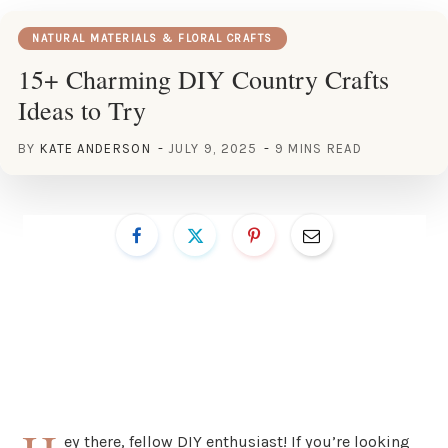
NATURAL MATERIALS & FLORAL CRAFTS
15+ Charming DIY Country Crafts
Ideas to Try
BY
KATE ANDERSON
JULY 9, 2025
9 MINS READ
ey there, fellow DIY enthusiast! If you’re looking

——————

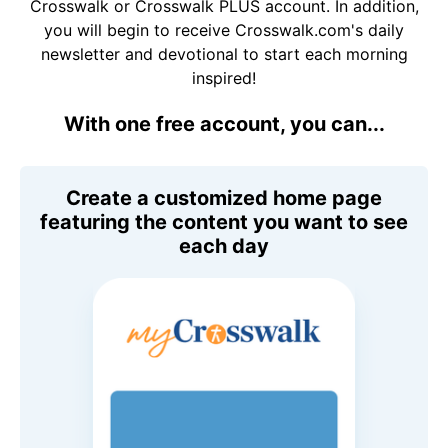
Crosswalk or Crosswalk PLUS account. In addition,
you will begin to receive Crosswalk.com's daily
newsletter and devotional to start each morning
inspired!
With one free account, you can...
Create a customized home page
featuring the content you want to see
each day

——————

### [WORK REQUIRED]
Please copy out everything from "NATURAL MATERIALS & FLORAL CRAFTS" down to "ey there, fellow" in the items, renaming "Charming" as "Rustic" and keeping every other word unchanged.

### [EXERCISE ANSWER]
NATURAL MATERIALS & FLORAL CRAFTS
15+ Rustic DIY Country Crafts
Ideas to Try
BY
KATE ANDERSON
JULY 9, 2025
9 MINS READ
ey there, fellow DIY enthusiast! If you’re looking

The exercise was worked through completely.